(Erforderliche Schritte):
#1 Schreiben Sie den Textauszug zum Europäischen Rat von „Ein Novum ist“ bis einschließlich „der Menschenrechte usw.).“ neu und setzen Sie dabei „Gerichtshof der Europäischen Union“ an die Stelle von „Gerichtshof“.
#2 Beantworten Sie zum Textauszug zum Europäischen Rat die folgenden Fragen:
(a) Welcher Artikel des AEUV wird für die Ausdehnung der Kontrolle durch den Gerichtshof auf Rechtsakte des Europäischen Rates genannt?
(b) Auf wessen Antrag kann der Gerichtshof über die Rechtmäßigkeit eines solchen Rechtsakts entscheiden?
(c) Nach welchem Artikel des EUV richten sich die Werte der EU, deren schwerwiegende Verletzung behauptet wird?
#3 Führen Sie den Textauszug zum Europäischen Rat im Anschluss an seinen letzten Satz weiter.

(Ausgewählter Textauszug):
══════════════════════════════
Ein Novum ist auch das mit dem AEUV der Europäische Rat als Organ der EU anerkannt und dementsprechend die Kontrolle durch den Gerichtshof auf Rechtsakte des Europäischen Rates ausgedehnt wird (Art. 269 AEUV). Nach diesen neuen Bestimmungen kann der Gerichtshof auf Antrag des betroffenen Mitgliedstaats über die Rechtmäßigkeit eines Rechtsakts des Europäischen Rates oder des Ministerrates entscheiden, wenn dieser die eindeutige Gefahr einer schwerwiegenden Verletzung der Werte der EU nach Art. 2 EUV durch diesen Mitgliedstaat behauptet (Achtung der Menschenwürde, Wahrung der Menschenrechte usw.).
══════════════════════════════
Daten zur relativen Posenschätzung

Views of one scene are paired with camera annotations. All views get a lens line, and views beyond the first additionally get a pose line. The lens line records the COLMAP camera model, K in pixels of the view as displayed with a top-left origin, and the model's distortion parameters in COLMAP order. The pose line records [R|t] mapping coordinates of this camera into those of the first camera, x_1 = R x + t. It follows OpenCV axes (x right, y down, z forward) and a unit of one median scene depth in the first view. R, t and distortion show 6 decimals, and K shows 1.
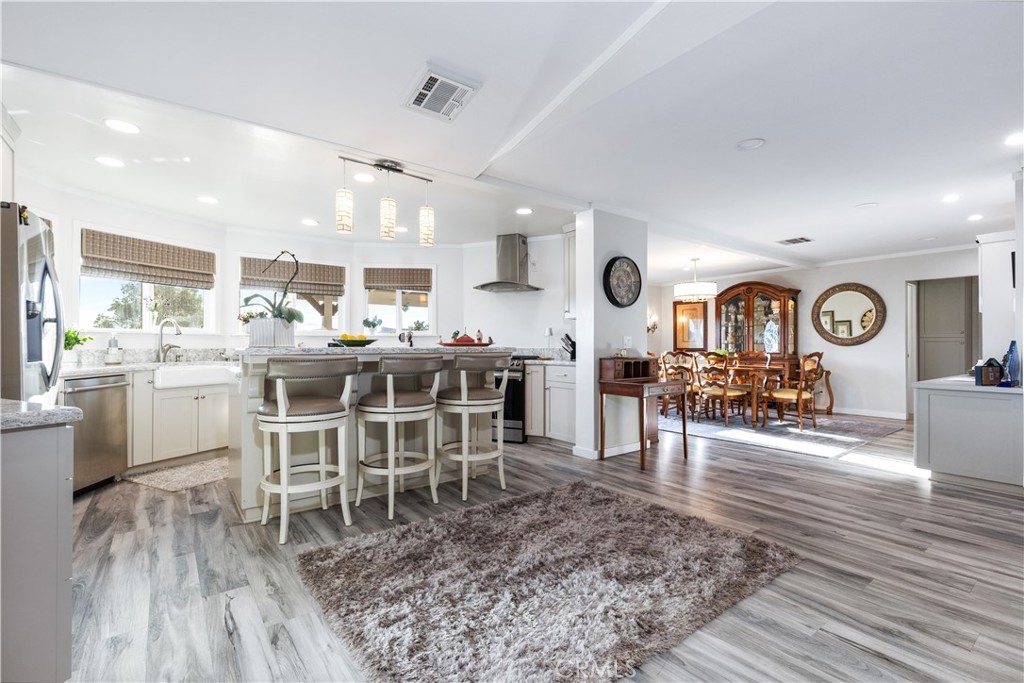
lens RADIAL K [[461.2, 0, 511.0], [0, 461.2, 340.0], [0, 0, 1]] dist [0.003227, -0.001774]
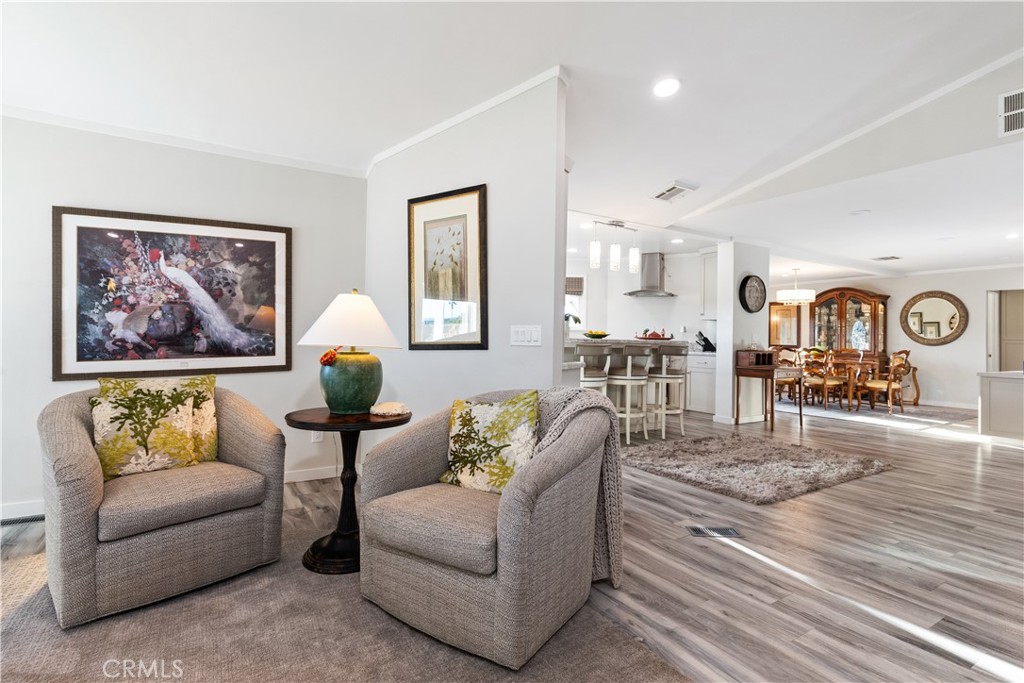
lens RADIAL K [[478.8, 0, 523.5], [0, 478.8, 323.9], [0, 0, 1]] dist [-0.011385, 0.001906]
pose [[0.995693, 0.017949, -0.090954, -0.270015], [-0.019635, 0.999651, -0.017672, -0.000968], [0.090605, 0.019382, 0.995698, -0.408906]]
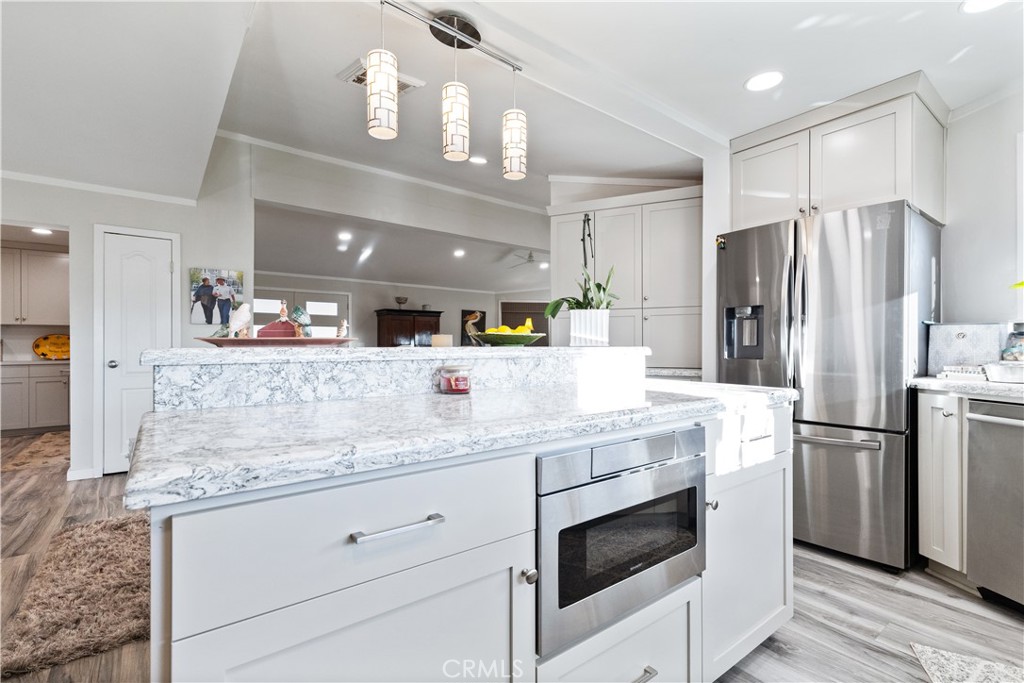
lens RADIAL K [[461.2, 0, 511.5], [0, 461.2, 344.8], [0, 0, 1]] dist [0.003227, -0.001774]
pose [[-0.999982, -0.002704, -0.005350, -0.208623], [-0.002645, 0.999937, -0.010934, 0.013400], [0.005380, -0.010919, -0.999926, 1.007376]]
══════════════════════════════
(Lösungen):
#1
Ein Novum ist auch das mit dem AEUV der Europäische Rat als Organ der EU anerkannt und dementsprechend die Kontrolle durch den Gerichtshof der Europäischen Union auf Rechtsakte des Europäischen Rates ausgedehnt wird (Art. 269 AEUV). Nach diesen neuen Bestimmungen kann der Gerichtshof der Europäischen Union auf Antrag des betroffenen Mitgliedstaats über die Rechtmäßigkeit eines Rechtsakts des Europäischen Rates oder des Ministerrates entscheiden, wenn dieser die eindeutige Gefahr einer schwerwiegenden Verletzung der Werte der EU nach Art. 2 EUV durch diesen Mitgliedstaat behauptet (Achtung der Menschenwürde, Wahrung der Menschenrechte usw.).

#2
(a) Art. 269 AEUV
(b) Auf Antrag des betroffenen Mitgliedstaats
(c) Nach Art. 2 EUV

#3
Der Vertrag von Lissabon erleichtert außerdem die Zulässigkeitsvoraussetzungen für die Klagen von  Einzelpersonen (natürliche oder juristische Personen) gegen Entscheidungen der Organe, Einrichtungen und sonstigen Stellen der Union. Gemäß Art. 263 IV AEUV kann jede natürliche oder juristische Person gegen einen Rechtsakt mit Verordnungscharakter klagen, der sie unmittelbar betrifft und keine Durchführungsmaßnahmen nach sich zieht. Es entfällt also der Nachweis, von einem Rechtsakt individuell betroffen zu sein.

Schließlich ist der EuGH auch für die Kontrolle der Wahrung des Subsidiaritätsprinzips zuständig und kann von einem Mitgliedstaat mit einer Nichtigkeitsklage wegen Verstoßes eines Gesetzgebungsakts gegen das Subsidiaritätsprinzip befasst werden, die von einem nationalen Parlament oder einer Kammer dieses Parlaments ausgeht (Art. des Protokolls Nr. 2 über die Anwendung der Grundsätze der Subsidiarität und der Verhältnismäßigkeit).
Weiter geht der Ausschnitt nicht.